Compute the mean or median absolute deviation (MAD) of the elements of x.

The mean absolute deviation is defined as

 
 mad = mean (abs (x - mean (x)))
 

The median absolute deviation is defined as

 
 mad = median (abs (x - median (x)))
 

If x is a vector, compute mad for each element in x. If x is an array the calculation is performed over the first non-singleton dimension.

mad excludes NaN values from calculation similar to using the omitnan option in var, mean, and median.

The optional argument opt determines whether mean or median absolute deviation is calculated. The default is 0 which corresponds to mean absolute deviation; a value of 1 corresponds to median absolute deviation. Passing an empty input [] defaults to mean absolute deviation (opt = 0).

The optional argument dim forces mad to operate along the specified dimension. Specifying any singleton dimension in x, including any dimension exceeding ndims (x), will result in an output of 0.

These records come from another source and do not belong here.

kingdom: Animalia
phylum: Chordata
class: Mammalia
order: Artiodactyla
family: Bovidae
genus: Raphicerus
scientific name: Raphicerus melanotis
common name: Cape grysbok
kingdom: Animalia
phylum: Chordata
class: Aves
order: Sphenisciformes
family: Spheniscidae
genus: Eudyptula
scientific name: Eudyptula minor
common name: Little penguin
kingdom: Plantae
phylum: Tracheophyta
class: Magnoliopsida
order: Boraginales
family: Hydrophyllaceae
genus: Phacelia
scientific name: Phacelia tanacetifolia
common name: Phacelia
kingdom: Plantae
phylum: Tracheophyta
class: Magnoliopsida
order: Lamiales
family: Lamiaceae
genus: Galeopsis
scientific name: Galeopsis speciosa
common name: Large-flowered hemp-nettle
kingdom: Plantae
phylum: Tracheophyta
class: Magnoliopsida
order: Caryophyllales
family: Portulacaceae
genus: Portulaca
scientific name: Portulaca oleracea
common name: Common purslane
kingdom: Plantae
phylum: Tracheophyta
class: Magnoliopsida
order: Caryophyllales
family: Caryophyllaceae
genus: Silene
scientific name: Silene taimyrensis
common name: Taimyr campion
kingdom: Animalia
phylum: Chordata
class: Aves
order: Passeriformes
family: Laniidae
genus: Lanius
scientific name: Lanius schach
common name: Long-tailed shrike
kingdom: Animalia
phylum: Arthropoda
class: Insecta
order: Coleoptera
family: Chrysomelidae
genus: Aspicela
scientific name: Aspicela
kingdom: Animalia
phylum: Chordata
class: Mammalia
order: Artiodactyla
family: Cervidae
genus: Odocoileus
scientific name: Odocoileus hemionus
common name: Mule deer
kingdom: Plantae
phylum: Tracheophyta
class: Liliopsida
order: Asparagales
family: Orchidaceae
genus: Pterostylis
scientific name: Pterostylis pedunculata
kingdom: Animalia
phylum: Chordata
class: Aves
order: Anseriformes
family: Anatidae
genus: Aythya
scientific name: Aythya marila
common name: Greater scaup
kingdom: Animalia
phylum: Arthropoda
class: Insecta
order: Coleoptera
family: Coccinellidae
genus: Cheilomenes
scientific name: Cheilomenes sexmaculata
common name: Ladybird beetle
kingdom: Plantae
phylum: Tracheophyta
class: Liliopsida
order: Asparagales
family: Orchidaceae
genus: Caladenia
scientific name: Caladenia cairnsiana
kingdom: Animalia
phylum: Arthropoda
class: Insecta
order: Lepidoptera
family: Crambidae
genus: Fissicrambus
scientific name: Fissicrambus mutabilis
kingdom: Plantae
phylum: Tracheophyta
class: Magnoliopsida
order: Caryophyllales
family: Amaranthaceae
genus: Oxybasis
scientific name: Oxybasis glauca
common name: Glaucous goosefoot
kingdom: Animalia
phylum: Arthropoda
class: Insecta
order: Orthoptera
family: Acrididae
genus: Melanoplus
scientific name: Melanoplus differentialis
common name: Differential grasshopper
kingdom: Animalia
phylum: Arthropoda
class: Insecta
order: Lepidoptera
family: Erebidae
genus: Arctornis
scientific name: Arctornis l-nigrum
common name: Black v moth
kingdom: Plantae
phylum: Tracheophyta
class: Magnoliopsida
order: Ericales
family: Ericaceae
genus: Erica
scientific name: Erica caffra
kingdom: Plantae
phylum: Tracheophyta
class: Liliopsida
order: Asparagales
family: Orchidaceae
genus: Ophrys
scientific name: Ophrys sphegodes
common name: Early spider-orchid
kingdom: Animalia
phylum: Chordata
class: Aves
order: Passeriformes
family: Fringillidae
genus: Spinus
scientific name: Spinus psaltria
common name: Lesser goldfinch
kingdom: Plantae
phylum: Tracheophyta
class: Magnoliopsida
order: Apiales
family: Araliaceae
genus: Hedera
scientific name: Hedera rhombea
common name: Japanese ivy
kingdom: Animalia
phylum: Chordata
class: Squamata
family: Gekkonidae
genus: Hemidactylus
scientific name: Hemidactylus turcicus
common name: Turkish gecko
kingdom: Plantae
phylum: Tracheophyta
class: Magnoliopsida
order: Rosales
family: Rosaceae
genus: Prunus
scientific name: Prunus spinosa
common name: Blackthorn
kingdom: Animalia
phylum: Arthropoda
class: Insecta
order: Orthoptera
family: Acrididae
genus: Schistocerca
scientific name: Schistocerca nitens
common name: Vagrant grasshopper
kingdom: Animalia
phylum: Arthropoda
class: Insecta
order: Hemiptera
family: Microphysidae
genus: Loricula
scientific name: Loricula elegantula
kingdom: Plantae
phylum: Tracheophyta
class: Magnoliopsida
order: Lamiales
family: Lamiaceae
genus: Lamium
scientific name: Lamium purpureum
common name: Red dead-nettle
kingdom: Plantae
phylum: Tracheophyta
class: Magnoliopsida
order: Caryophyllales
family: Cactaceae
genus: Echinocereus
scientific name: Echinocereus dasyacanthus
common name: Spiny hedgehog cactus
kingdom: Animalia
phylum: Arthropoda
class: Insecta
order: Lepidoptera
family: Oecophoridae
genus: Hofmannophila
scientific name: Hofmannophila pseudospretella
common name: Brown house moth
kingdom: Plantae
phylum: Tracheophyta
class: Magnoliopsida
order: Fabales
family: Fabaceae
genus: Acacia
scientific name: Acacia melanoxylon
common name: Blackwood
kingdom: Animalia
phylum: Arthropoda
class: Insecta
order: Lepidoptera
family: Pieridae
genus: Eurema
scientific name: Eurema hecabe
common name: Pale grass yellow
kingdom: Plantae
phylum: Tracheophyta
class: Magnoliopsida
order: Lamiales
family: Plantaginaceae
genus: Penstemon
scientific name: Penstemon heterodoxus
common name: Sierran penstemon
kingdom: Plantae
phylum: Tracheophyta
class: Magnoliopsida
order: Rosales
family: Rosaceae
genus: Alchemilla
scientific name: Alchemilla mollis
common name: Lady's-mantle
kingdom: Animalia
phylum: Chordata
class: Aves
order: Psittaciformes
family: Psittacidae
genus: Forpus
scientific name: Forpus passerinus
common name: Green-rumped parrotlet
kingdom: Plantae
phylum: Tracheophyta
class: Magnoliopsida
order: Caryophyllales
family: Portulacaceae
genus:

Specifying the dimension as vecdim, a vector of non-repeating dimensions, will return the mad over the array slice defined by vecdim. If vecdim indexes all dimensions of x, then it is equivalent to the option "all". Any dimension included in vecdim greater than ndims (x) is ignored.

Specifying the dimension as "all" will force mad to operate on all elements of x, and is equivalent to mad (x(:)).